Pictures must be kept out of the copy. Every entry is to be duplicated exactly.

==========

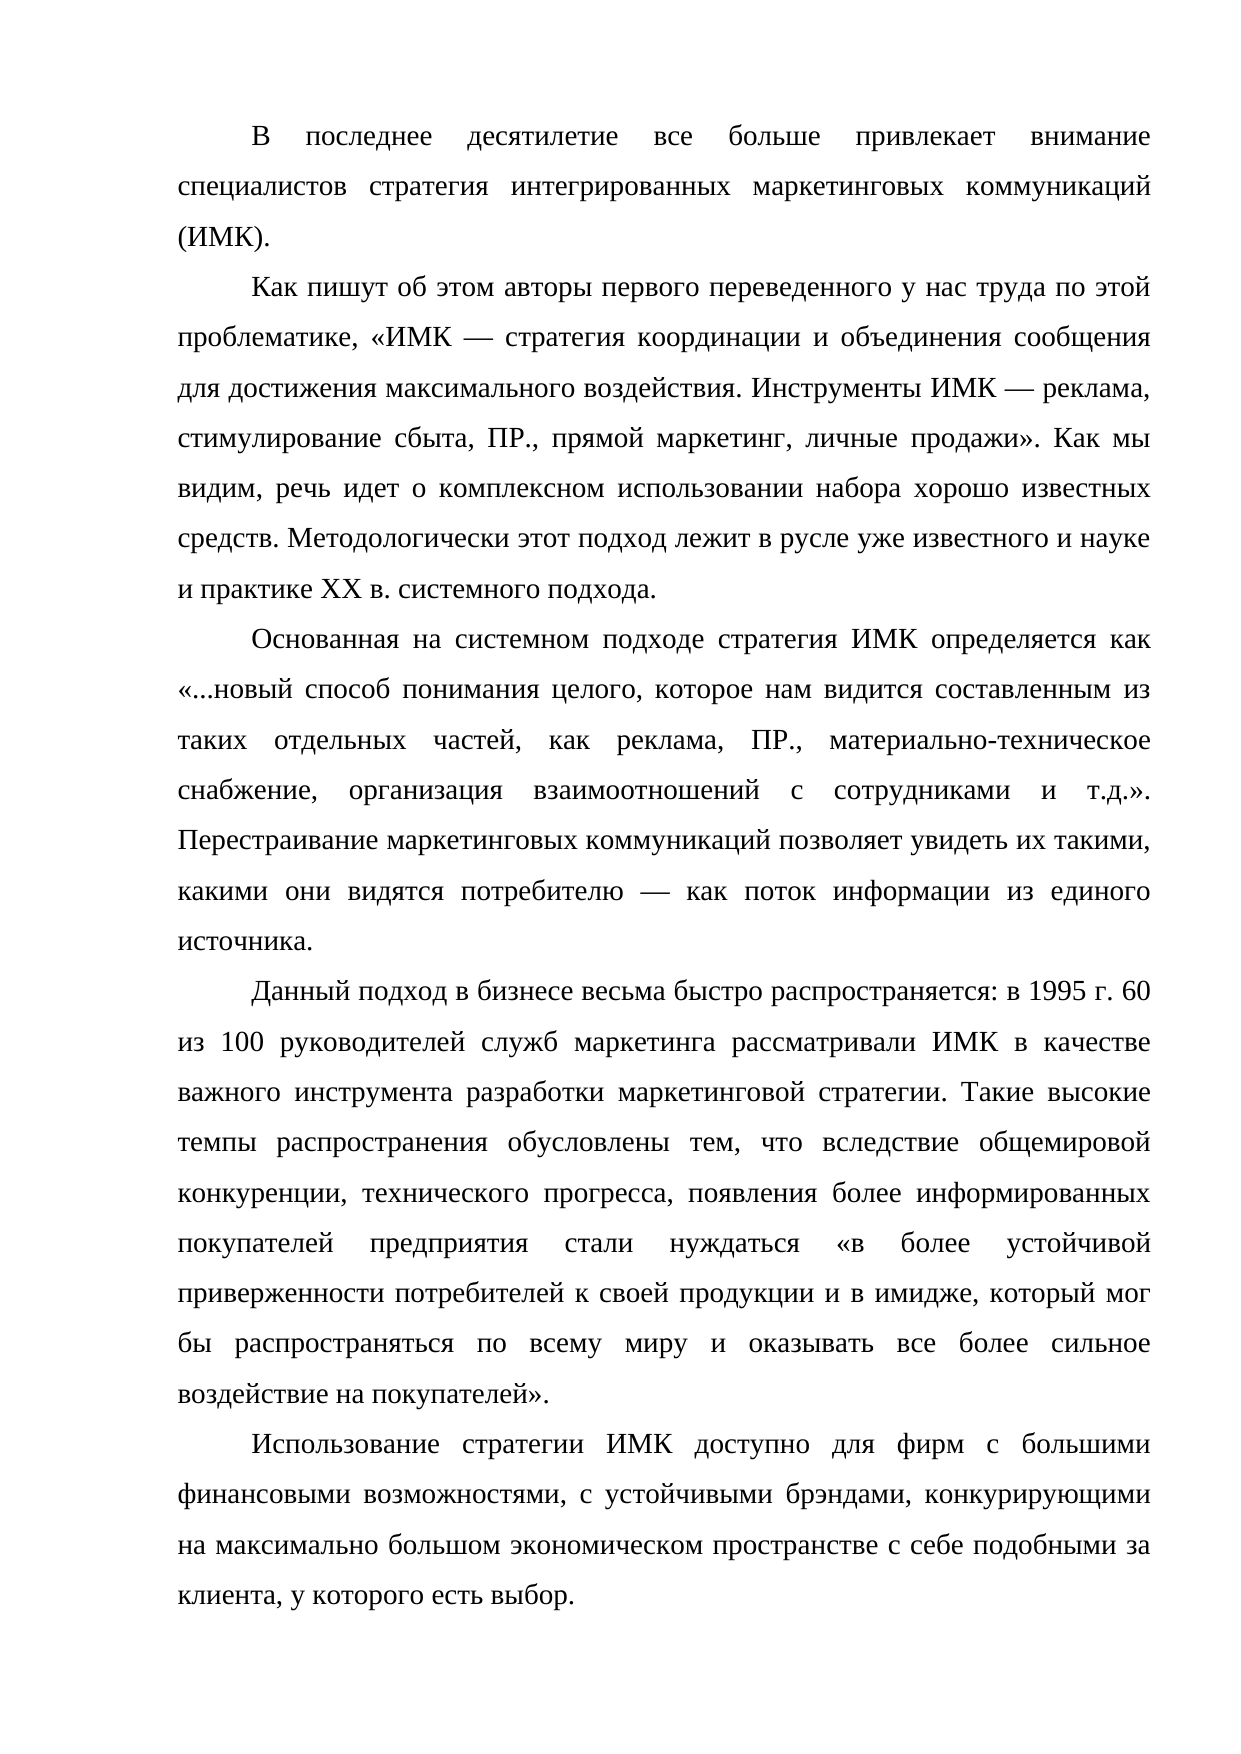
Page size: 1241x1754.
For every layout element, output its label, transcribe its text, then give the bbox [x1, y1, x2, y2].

text Использование стратегии ИМК доступно для фирм с большими финансовыми возможностями, с устойчивыми брэндами, конкурирующими на максимально большом экономическом пространстве с себе подобными за клиента, у которого есть выбор. [177, 1426, 1152, 1611]
text Данный подход в бизнесе весьма быстро распространяется: в . 60 из 100 руководителей служб маркетинга рассматривали ИМК в качестве важного инструмента разработки маркетинговой стратегии. Такие высокие темпы распространения обусловлены тем, что вследствие общемировой конкуренции, технического прогресса, появления более информированных покупателей предприятия стали нуждаться «в более устойчивой приверженности потребителей к своей продукции и в имидже, который мог бы распространяться по всему миру и оказывать все более сильное воздействие на покупателей». [177, 973, 1152, 1409]
text В последнее десятилетие все больше привлекает внимание специалистов стратегия интегрированных маркетинговых коммуникаций (ИМК). [177, 118, 1152, 252]
text Как пишут об этом авторы первого переведенного у нас труда по этой проблематике, «ИМК — стратегия координации и объединения сообщения для достижения максимального воздействия. Инструменты ИМК — реклама, стимулирование сбыта, ПР., прямой маркетинг, личные продажи». Как мы видим, речь идет о комплексном использовании набора хорошо известных средств. Методологически этот подход лежит в русле уже известного и науке и практике XX в. системного подхода. [177, 269, 1152, 604]
text Основанная на системном подходе стратегия ИМК определяется как «...новый способ понимания целого, которое нам видится составленным из таких отдельных частей, как реклама, ПР., материально-техническое снабжение, организация взаимоотношений с сотрудниками и т.д.». Перестраивание маркетинговых коммуникаций позволяет увидеть их такими, какими они видятся потребителю — как поток информации из единого источника. [177, 621, 1152, 957]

==========

• _ANSWER BOX_:
Page size: 1241x1754.
For every layout element, output its label, transcribe its text, then give the bbox [x1, y1, x2, y2].

text Использование стратегии ИМК доступно для фирм с большими финансовыми возможностями, с устойчивыми брэндами, конкурирующими на максимально большом экономическом пространстве с себе подобными за клиента, у которого есть выбор. [177, 1426, 1152, 1611]
text Данный подход в бизнесе весьма быстро распространяется: в . 60 из 100 руководителей служб маркетинга рассматривали ИМК в качестве важного инструмента разработки маркетинговой стратегии. Такие высокие темпы распространения обусловлены тем, что вследствие общемировой конкуренции, технического прогресса, появления более информированных покупателей предприятия стали нуждаться «в более устойчивой приверженности потребителей к своей продукции и в имидже, который мог бы распространяться по всему миру и оказывать все более сильное воздействие на покупателей». [177, 973, 1152, 1409]
text В последнее десятилетие все больше привлекает внимание специалистов стратегия интегрированных маркетинговых коммуникаций (ИМК). [177, 118, 1152, 252]
text Как пишут об этом авторы первого переведенного у нас труда по этой проблематике, «ИМК — стратегия координации и объединения сообщения для достижения максимального воздействия. Инструменты ИМК — реклама, стимулирование сбыта, ПР., прямой маркетинг, личные продажи». Как мы видим, речь идет о комплексном использовании набора хорошо известных средств. Методологически этот подход лежит в русле уже известного и науке и практике XX в. системного подхода. [177, 269, 1152, 604]
text Основанная на системном подходе стратегия ИМК определяется как «...новый способ понимания целого, которое нам видится составленным из таких отдельных частей, как реклама, ПР., материально-техническое снабжение, организация взаимоотношений с сотрудниками и т.д.». Перестраивание маркетинговых коммуникаций позволяет увидеть их такими, какими они видятся потребителю — как поток информации из единого источника. [177, 621, 1152, 957]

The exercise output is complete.